Forming within the city limits of San Antonio, the San Antonio River flows about 236 miles to its Guadalupe River confluence near the Town of Tivoli. The upper reach of about 48 miles begins at the headwaters and flows southeast down to Floresville. Unfortunately, recreational paddling within the San Antonio city limits is prohibited, and the river is commercialized for the Riverwalk, motorized gondolas and paddleboats that serve the tourism industry in the Alamo City. The actual riverbed has been diverted and channelized to provide the concrete path the waters of the river take through downtown San Antonio. The river is fed by inflow from the Medina River and numerous smaller creeks and streams in the southern Hill Country area of Central Texas.
The river is primarily a coastal, flatwater river without significant rapids or waterfall drops. While usually having adequate water for paddling canoes and kayaks, the river is characterized by high, steep, often muddy banks that make ingress and egress difficult. Numerous crossing roads afford plenty of access points for those wanting to avail themselves of paddling opportunities when other regional rivers are too low. Log jams are always a possible impediment, and paddlers should be aware of them, as well as the possibility of snakes that nest in tree and brush debris piles, though they are not known to present any significant problems for careful paddlers.
Bexar and Wilson Counties, starting in San Antonio and ending at Floresville about 48 miles to the southeast. Most of this reach flows through generally remote and undeveloped land, though San Antonio is starting to expand to the south.
Dallas miles; Austin miles; San Antonio 5 miles; Houston miles; Oklahoma City miles; Little Rock miles; Kansas City miles; Albuquerque miles; Phoenix miles; Denver miles; Salt Lake City miles (all distances are approximate and depend upon starting point, destination to the put-in at the river and route taken.)

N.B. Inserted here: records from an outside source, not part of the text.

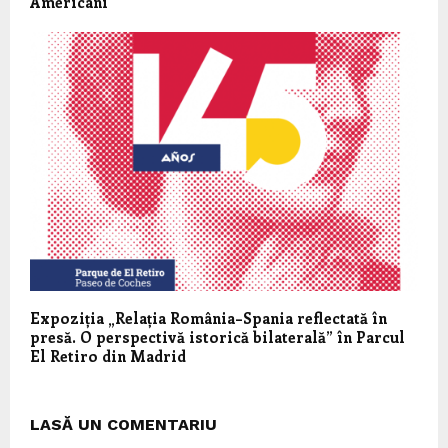
Americani
Expoziția „Relația România–Spania reflectată în
presă. O perspectivă istorică bilaterală” în Parcul
El Retiro din Madrid
LASĂ UN COMENTARIU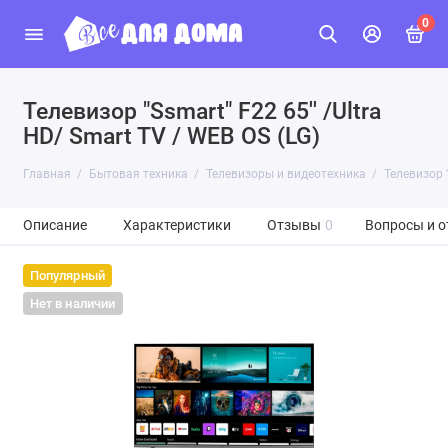
0
Телевизор "Ssmart" F22 65'' /Ultra
HD/ Smart TV / WEB OS (LG)
Главная
Бытовая техника
Телевизоры и видеотехника
Телевизор "
Описание
Характеристики
Отзывы
0
Вопросы и о
Популярный
Нет в наличии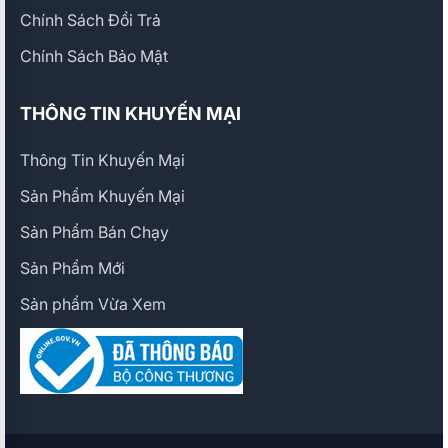
Chính Sách Đổi Trả
Chính Sách Bảo Mật
THÔNG TIN KHUYẾN MẠI
Thông Tin Khuyến Mại
Sản Phẩm Khuyến Mại
Sản Phẩm Bán Chạy
Sản Phẩm Mới
Sản phẩm Vừa Xem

Water quality is generally good to very good, though some pollution may occasionally occur from urban run-off. Flow is almost always adequate for paddling lightly loaded canoes and kayaks, though the river will tend to run very low during hot summer months or periods of prolonged drought.
Weather and flow conditions permitting, the best times to paddle this reach of the San Antonio River are from mid-fall through late spring. Summers will be very hot and humid, with little shade from the South Texas sun.
Log jams and brush debris piles are the primary hazards to navigation along this reach of the San Antonio River. There are no rapids or waterfalls of any consequence with which to contend. During summer months the heat and humidity should be considered hazards to teh human body, though not necessarily to navigation.
(All points start south of Loop 410 and the San Antonio city limit) Blue Wing Road, between US Highway 181 and FM 1937; Below the IH 37 bridge just west of Elmendorf; Loop 1604 bridge just south of Elmendorf; Wilson County Road 125FM 3444 bridge just south of Calaveras; Wilson County Road 120 just southeast of Calaveras; Wilson County Road 177 just northwest of Floresville; FM 536 bridge in Floresville; and SH 97 in Floresville at about 48.0 miles. Other access points may be available.
There are no known public or private canpgrounds, or other accommodations, available along this reach of the San Antonio River. Most property is privately owned, and camping should only be done after obtaining landowner permission.
There are no known liveries, outfitters or shuttle services operating along this reach of the San Antonio River. Bring everything you need and arrange your own shuttles. Due to the very remote nature of this run leave no valuables in cars.
The San Antonio River within the city limits of the Alamo City would be excellent for paddling if not prohibited by city ordnances against recreational boating. Below the city limits, starting at Loop 1604 and going toward Floresville, the river is a remote trip on slow-moving water. Scenery is not particularly "postcard quality" and log jams or brush piles may occasionally necessitate portages or delays in getting downriver. There are numerous access points, so trips of various lengths can be taken. Being fed by springs within the city limits of San Antonio, the river usually has adequate water for canoeing and kayaking, though droughts or summer months may reduce the amount and flow. Efforts by the Alamo City Rivermen and numerous other paddling clubs and organiations are being made to enhance the quality of the river as a navigable stream from San Antonio down through Goliad below Floresville where this reach ends. The San Antonio River may have adequate flow for trips when other rivers around it are too low to paddle.